TL;DR
- Supply Leverage: China’s reported silicon carbide position is becoming an AI infrastructure supply-chain concern.
- Power Demand: Wolfspeed’s 3.3 kV modules tie silicon carbide to AI data center and energy infrastructure power systems.
- Capacity Context: A Chongqing 8-inch facility began operations in February 2025, but current output remains unverified.
- Market Risk: Non-China suppliers need qualified 8-inch output before customers can treat the reported position as manageable.
AI data centers are pushing power systems toward higher voltages, and that is making silicon carbide supply harder to ignore. The material is used in power semiconductors, and the move to larger 8-inch wafers gives China’s manufacturing position more weight in the supply chain.
The commercial stakes are growing with the same power shift. One market estimate puts power electronics on track to grow at a 10 percent annual rate to more than $65 billion by 2036, raising the value of reliable silicon carbide wafer supply. That does not prove China’s current output or market share, but it explains why the reported leverage matters as AI data centers demand more high-voltage power hardware.
Why AI Power Hardware Is Turning to Silicon Carbide
Silicon carbide is a power-semiconductor material used when equipment has to handle high voltage, heat, and current. In AI data centers, that matters because electricity has to be converted and switched efficiently through dense computing and energy systems.
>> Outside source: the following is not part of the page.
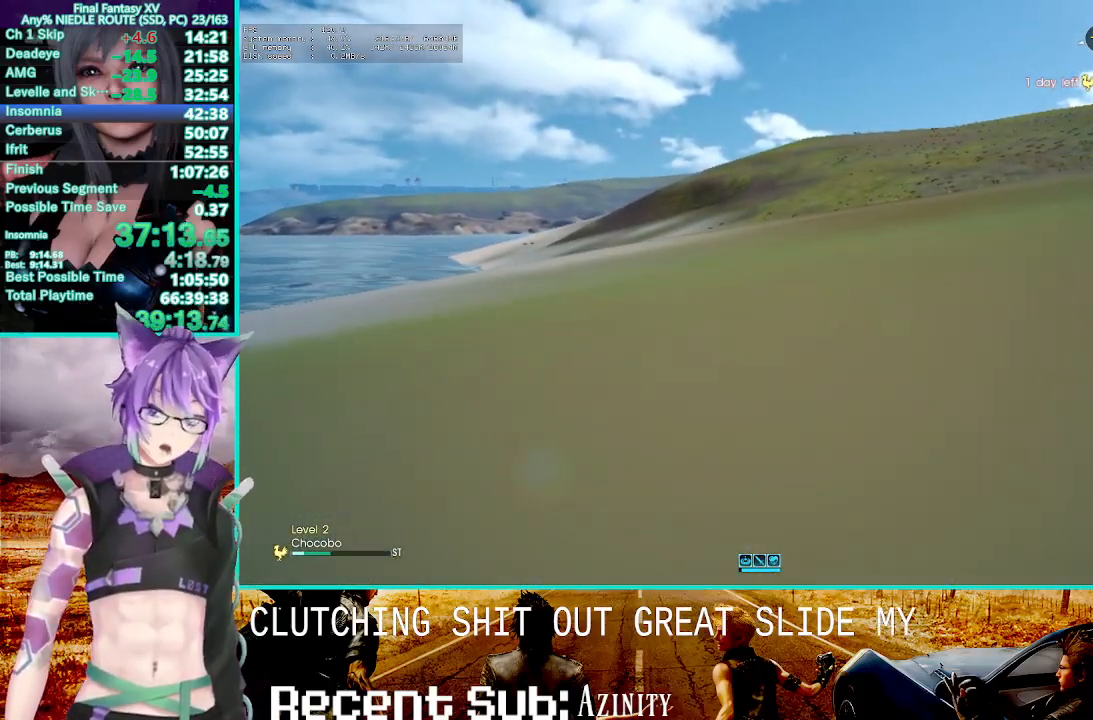
{"dt_ms": 500, "buttons": ["R2"], "left_stick": "center", "right_stick": "center"}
That demand is already visible in supplier products. On May 21, Wolfspeed, a supplier of silicon carbide power devices, introduced 3.3 kV silicon carbide power module families for AI data centers and energy infrastructure, using half-bridge and full-bridge designs for high-voltage conversion. Toshiba’s 1200 V silicon carbide MOSFET, a power-switching transistor, points to the same need for devices that can control higher voltages in AI data-center power systems.
High-voltage direct-current designs, including 800 V systems, are part of the electrical path that moves power through larger AI and energy installations. If the required silicon carbide devices or substrates are hard to source or qualify, the bottleneck can move upstream from a product order to the pace of power-system deployment.
That is why the 8-inch wafer transition matters. A wafer is the circular slice of semiconductor material used to make devices; a larger 8-inch format can improve scale, but only if suppliers keep yields, reliability, and customer qualification under control.
Chongqing Facility Gives China’s Capacity Claim Context
China’s reported leverage has a concrete historical marker in Chongqing. In February 2025, an 8-inch silicon carbide facility began operations there after project partners Sanan Optoelectronics and STMicroelectronics established it in 2023.
The timing matters because the project was already underway before the current 8-inch wafer discussion around AI power hardware. It supports the idea that China has been building relevant capacity, but it does not confirm current 2026 output, pricing, or market share.
The scale matters as well. Project materials pointed to a fourth-quarter 2025 mass-production target and planned output of about 10,000 automotive-grade wafers per week once fully operational, backed by about 23 billion yuan, or roughly $3.2 billion, in investment. Those figures show why 8-inch silicon carbide capacity is expensive to build, while remaining historical targets rather than proof of today’s production.
The broader context is that wafer size has become a scale marker across compound-semiconductor manufacturing. That makes China’s silicon carbide capacity relevant to AI power supply, especially as export controls continue to shape China-linked chip manufacturing, without turning the available evidence into proof of global control.
What to Watch Next
Because the current record does not verify 2026 China output, near-term proof points are current 8-inch silicon carbide output, substrate pricing, customer qualification, and whether non-China suppliers can secure enough material for AI data center power modules. Wolfspeed’s full-bridge module samples were available for select customers through direct sales representatives, making sample availability one concrete gate for product adoption.
Until those proof points arrive, AI infrastructure operators do not face evidence that every SiC device is suddenly unavailable. As more power systems move to demanding electrical designs, predictable material sourcing becomes a near-term supply-chain question. Non-China suppliers need customer-qualified 8-inch SiC output before AI data center power customers can treat China’s reported position as a manageable supply risk.